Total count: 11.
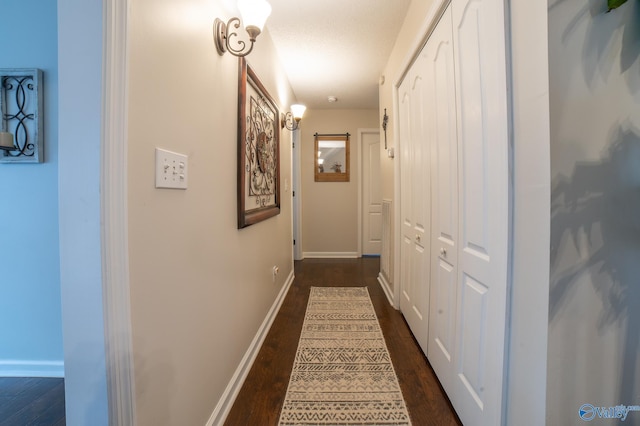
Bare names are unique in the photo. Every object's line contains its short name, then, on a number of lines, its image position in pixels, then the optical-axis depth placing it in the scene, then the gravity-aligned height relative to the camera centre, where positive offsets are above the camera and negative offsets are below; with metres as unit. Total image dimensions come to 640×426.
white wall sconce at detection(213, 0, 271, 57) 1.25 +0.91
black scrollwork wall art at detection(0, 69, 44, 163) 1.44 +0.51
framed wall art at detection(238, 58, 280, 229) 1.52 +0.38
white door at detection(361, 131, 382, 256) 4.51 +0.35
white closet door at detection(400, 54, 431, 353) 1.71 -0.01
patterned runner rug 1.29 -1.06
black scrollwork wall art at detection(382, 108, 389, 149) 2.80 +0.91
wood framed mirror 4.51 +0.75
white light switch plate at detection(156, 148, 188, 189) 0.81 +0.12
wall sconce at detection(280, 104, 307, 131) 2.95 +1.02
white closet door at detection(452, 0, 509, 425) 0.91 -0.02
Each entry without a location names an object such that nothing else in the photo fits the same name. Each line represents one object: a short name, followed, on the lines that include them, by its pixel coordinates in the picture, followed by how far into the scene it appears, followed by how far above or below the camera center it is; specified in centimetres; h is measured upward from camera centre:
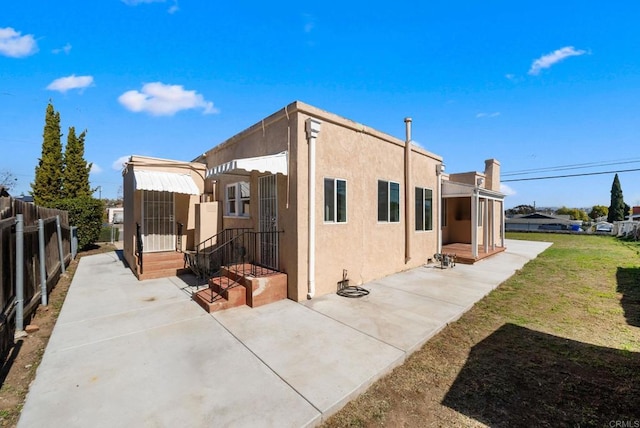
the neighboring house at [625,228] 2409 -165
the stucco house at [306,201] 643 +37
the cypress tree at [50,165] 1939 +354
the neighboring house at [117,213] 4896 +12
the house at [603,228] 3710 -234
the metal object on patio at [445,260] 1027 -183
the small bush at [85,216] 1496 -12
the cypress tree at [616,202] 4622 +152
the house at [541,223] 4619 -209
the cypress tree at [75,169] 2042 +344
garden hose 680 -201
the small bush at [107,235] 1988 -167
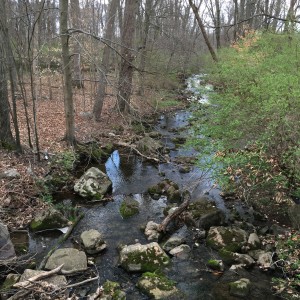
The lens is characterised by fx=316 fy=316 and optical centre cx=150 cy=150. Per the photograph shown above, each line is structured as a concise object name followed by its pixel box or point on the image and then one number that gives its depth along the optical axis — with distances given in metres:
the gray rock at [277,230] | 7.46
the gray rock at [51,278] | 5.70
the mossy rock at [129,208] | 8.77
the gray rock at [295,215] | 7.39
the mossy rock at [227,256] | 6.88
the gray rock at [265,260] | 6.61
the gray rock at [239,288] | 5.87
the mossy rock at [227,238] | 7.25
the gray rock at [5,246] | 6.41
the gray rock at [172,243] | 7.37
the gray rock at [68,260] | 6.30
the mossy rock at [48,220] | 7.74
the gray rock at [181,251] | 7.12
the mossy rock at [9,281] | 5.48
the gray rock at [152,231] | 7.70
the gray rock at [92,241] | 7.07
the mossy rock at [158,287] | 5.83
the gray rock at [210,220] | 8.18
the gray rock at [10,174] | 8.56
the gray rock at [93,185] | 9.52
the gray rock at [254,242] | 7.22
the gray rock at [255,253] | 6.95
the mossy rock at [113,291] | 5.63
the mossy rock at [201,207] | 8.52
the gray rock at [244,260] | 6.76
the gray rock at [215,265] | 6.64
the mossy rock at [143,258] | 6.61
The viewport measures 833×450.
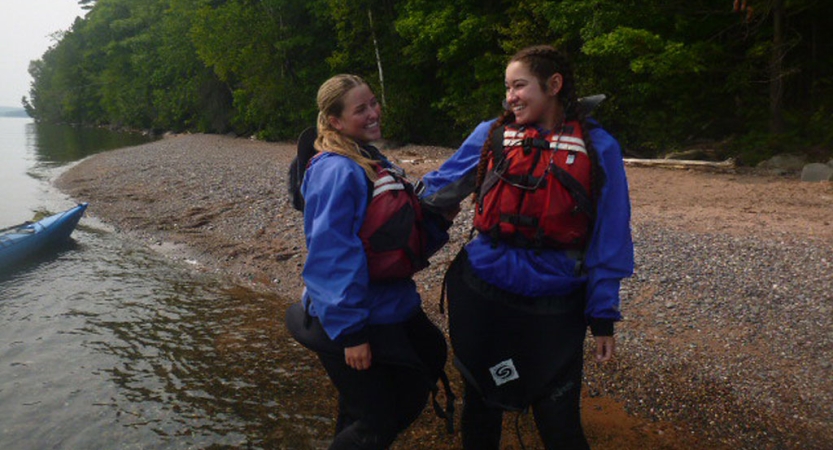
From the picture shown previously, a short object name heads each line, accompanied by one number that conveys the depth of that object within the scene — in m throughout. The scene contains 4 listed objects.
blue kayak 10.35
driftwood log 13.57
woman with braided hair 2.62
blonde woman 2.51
========
§ Exercise instructions:
Set down the lines of the records above exactly, apart from the pictures.

§ Answer below:
Total count: 11.
Bare names are unique in the photo. Every object's line contains its short name, then, on a number of lines, its image position in pixels, then the optical-axis depth placing it in the scene, then the gravity-aligned height relative to the camera centre, where positive offsets are above the camera and negative offsets are below; with metres as unit. Total image dimensions come to 640×426.
white wall sconce at detection(213, 0, 271, 57) 1.25 +0.91
black scrollwork wall art at detection(0, 69, 44, 163) 1.44 +0.51
framed wall art at detection(238, 58, 280, 229) 1.52 +0.38
white door at detection(361, 131, 382, 256) 4.51 +0.35
white closet door at detection(400, 54, 431, 353) 1.71 -0.01
patterned runner rug 1.29 -1.06
black scrollwork wall art at detection(382, 108, 389, 149) 2.80 +0.91
wood framed mirror 4.51 +0.75
white light switch plate at detection(156, 148, 188, 189) 0.81 +0.12
wall sconce at detection(280, 104, 307, 131) 2.95 +1.02
white closet door at detection(452, 0, 509, 425) 0.91 -0.02
Each entry without a location names an object such that nothing else in the photo fits the same name. Each line represents one object: a short name, followed, on the lines that include them, by its pixel coordinates in the picture, followed by how far into the scene it appears, followed by how far above or below the camera center it is; specified in centimetres; h is measured upward from camera centre:
the neighboring house at [625,228] 2409 -165
the stucco house at [306,201] 643 +37
the cypress tree at [50,165] 1939 +354
the neighboring house at [117,213] 4896 +12
the house at [603,228] 3710 -234
the metal object on patio at [445,260] 1027 -183
the small bush at [85,216] 1496 -12
the cypress tree at [616,202] 4622 +152
the house at [541,223] 4619 -209
the cypress tree at [75,169] 2042 +344
garden hose 680 -201
the small bush at [107,235] 1988 -167
The lens is characterised by fx=316 fy=316 and optical centre cx=150 cy=150. Per the photograph shown above, each line is structured as a concise object name followed by its pixel box or point on the image and then one number that gives its depth along the optical axis — with distances given in metres:
the gray rock at [277,230] | 7.46
the gray rock at [51,278] | 5.70
the mossy rock at [129,208] | 8.77
the gray rock at [295,215] | 7.39
the mossy rock at [227,256] | 6.88
the gray rock at [265,260] | 6.61
the gray rock at [239,288] | 5.87
the mossy rock at [227,238] | 7.25
the gray rock at [5,246] | 6.41
the gray rock at [172,243] | 7.37
the gray rock at [68,260] | 6.30
the mossy rock at [48,220] | 7.74
the gray rock at [181,251] | 7.12
the mossy rock at [9,281] | 5.48
the gray rock at [152,231] | 7.70
the gray rock at [92,241] | 7.07
the mossy rock at [158,287] | 5.83
the gray rock at [210,220] | 8.18
the gray rock at [10,174] | 8.56
the gray rock at [93,185] | 9.52
the gray rock at [254,242] | 7.22
the gray rock at [255,253] | 6.95
the mossy rock at [113,291] | 5.63
the mossy rock at [201,207] | 8.52
the gray rock at [244,260] | 6.76
the gray rock at [215,265] | 6.64
the mossy rock at [143,258] | 6.61
The viewport measures 833×450.
From the picture shown previously, a short object name heads each line, accompanied by one number that conveys the depth of that object within the scene — in m throughout. The scene contains 4 listed objects.
blue kayak 10.35
driftwood log 13.57
woman with braided hair 2.62
blonde woman 2.51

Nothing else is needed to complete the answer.